(RECORDS TO PROCESS)
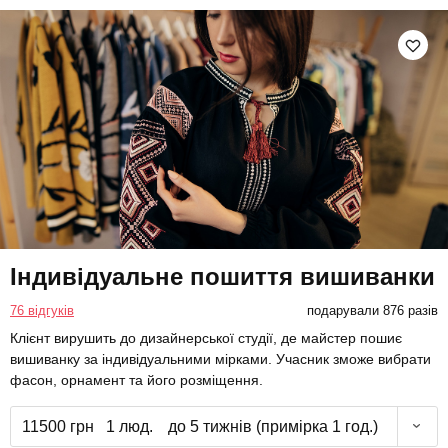
Індивідуальне пошиття вишиванки
76 відгуків
подарували 876 разів
Клієнт вирушить до дизайнерської студії, де майстер пошиє
вишиванку за індивідуальними мірками. Учасник зможе вибрати
фасон, орнамент та його розміщення.
11500 грн
1 люд.
до 5 тижнів (примірка 1 год.)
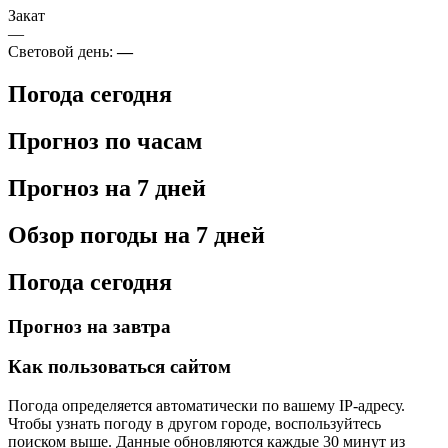
Закат
—
Световой день:
—
Погода сегодня
Прогноз по часам
Прогноз на 7 дней
Обзор погоды на 7 дней
Погода сегодня
Прогноз на завтра
Как пользоваться сайтом
Погода определяется автоматически по вашему IP-адресу.
Чтобы узнать погоду в другом городе, воспользуйтесь
поиском выше. Данные обновляются каждые 30 минут из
(End RECORDS TO PROCESS)
**EXERCISE INSTRUCTIONS**
Which lines of the data above contain "Прогноз"? Copy each one.

**YOUR RESPONSE**
Прогноз по часам
Прогноз на 7 дней
Прогноз на завтра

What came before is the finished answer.